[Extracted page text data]
Content starts

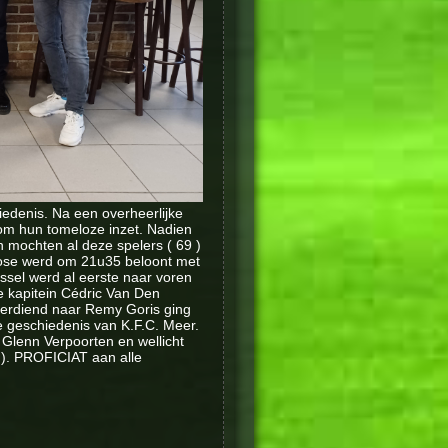
denis. Na een overheerlijke
n om hun tomeloze inzet. Nadien
mochten al deze spelers ( 69 )
ose werd om 21u35 beloont met
ssel werd al eerste naar voren
 kapitein Cédric Van Den
verdiend naar Remy Goris ging
de geschiedenis van K.F.C. Meer.
Glenn Verpoorten en wellicht
). PROFICIAT aan alle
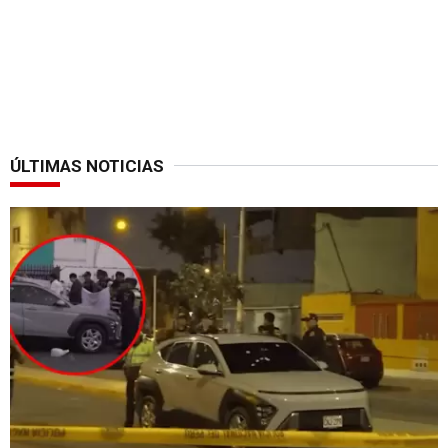
ÚLTIMAS NOTICIAS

Content ends

ACTION ITEM: Reproduce every entry above exactly, and omit the pictures.

EXERCISE ANSWER:
denis. Na een overheerlijke
n om hun tomeloze inzet. Nadien
mochten al deze spelers ( 69 )
ose werd om 21u35 beloont met
ssel werd al eerste naar voren
 kapitein Cédric Van Den
verdiend naar Remy Goris ging
de geschiedenis van K.F.C. Meer.
Glenn Verpoorten en wellicht
). PROFICIAT aan alle
ÚLTIMAS NOTICIAS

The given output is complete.